### What you will do:
Can you transcribe the bow forum thread below word for word, starting at "## MIKEY CUSTOM-G" and ending at "(May 23, 2006)"?

++++ Text block ++++

It does remind me of the Darton cam b/c of the harness...I do understand its design is opposite. I did not mean that they were stealing from Darton, I actually meant that in my mind they advanced the harness design. I like that their design allows for a limb stop, whereas the darton harness and other similar ones rely on a cable stop (but that is just my preference).

I do have a question. when tuning out cam lean using static yokes, are you creating other potential tuning problems? I ask this sincerely as I am trying to learn more about tuning. I assume as long as you have a cable guard you have cam loading/ limb twist, just a matter of where it occurs in the draw cycle.


----------



## MIKEY CUSTOM-G (Oct 5, 2002)

Initial impression ??? For a 7.25 inch brace and such a bulky cam system,,,,that bow @332 fps are putting out alot of speed. Just think what 6 inch brace would be like ??? Over 340 ??? This is good stuff to try out and see how they shoot. Might be a winner here.


----------



## dts (May 23, 2006)

One sweet looking bow with lots of great thinking behind it . . . . Definitely will need to try one out . . . .


----------



## natimage (Feb 6, 2010)

To quote the great philosopher Wayne Campbell, "It will be mine...oh yes...it will be mine!"


----------



## kc hay seed (Jul 12, 2007)

thirdypointer said:


> It's optifade of some sort. Hope they have a predator camo option!!!!


will the bow have any target colours?


----------



## thirdypointer (Jul 26, 2006)

i heard only optifade and all camo APHD initially. There is supose to be a really convincing video they will be releasing that shows the importance of their stronger risers and cam/ cable guard system i can't wait to see for myself.


----------



## Sky Warrior (Dec 12, 2004)

Will they have any 25" draw length bows this year?


----------



## badfisherman (Mar 20, 2004)

I like the looks of them but $999 is way to much. They all are but if I'm dishing out that kind of money it will have name that has been around for many years.


----------



## JJZ (Jul 21, 2010)

++++ Data ++++

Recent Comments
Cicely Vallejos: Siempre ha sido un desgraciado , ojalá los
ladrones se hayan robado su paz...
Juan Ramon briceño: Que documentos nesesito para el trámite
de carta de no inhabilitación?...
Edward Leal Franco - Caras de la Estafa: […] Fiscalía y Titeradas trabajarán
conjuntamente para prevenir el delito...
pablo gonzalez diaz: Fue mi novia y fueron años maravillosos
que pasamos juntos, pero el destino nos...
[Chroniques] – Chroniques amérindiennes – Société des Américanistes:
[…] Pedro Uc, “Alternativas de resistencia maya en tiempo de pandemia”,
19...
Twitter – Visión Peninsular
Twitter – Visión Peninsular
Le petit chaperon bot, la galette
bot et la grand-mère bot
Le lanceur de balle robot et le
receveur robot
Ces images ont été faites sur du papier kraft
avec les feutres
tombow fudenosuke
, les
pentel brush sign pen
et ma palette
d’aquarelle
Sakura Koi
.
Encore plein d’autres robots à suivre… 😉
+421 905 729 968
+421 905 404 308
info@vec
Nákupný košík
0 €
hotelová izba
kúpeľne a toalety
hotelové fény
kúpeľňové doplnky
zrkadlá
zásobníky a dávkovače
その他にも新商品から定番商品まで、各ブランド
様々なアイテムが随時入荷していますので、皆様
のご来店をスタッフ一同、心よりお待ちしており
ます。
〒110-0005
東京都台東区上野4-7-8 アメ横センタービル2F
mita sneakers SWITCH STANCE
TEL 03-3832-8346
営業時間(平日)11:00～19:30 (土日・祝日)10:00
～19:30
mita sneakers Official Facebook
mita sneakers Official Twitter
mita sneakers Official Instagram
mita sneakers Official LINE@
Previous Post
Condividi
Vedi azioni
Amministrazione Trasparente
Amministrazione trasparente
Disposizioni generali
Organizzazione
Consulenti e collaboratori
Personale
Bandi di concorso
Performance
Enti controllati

++++

### Result:
## MIKEY CUSTOM-G (Oct 5, 2002)

Initial impression ??? For a 7.25 inch brace and such a bulky cam system,,,,that bow @332 fps are putting out alot of speed. Just think what 6 inch brace would be like ??? Over 340 ??? This is good stuff to try out and see how they shoot. Might be a winner here.


----------



## dts (May 23, 2006)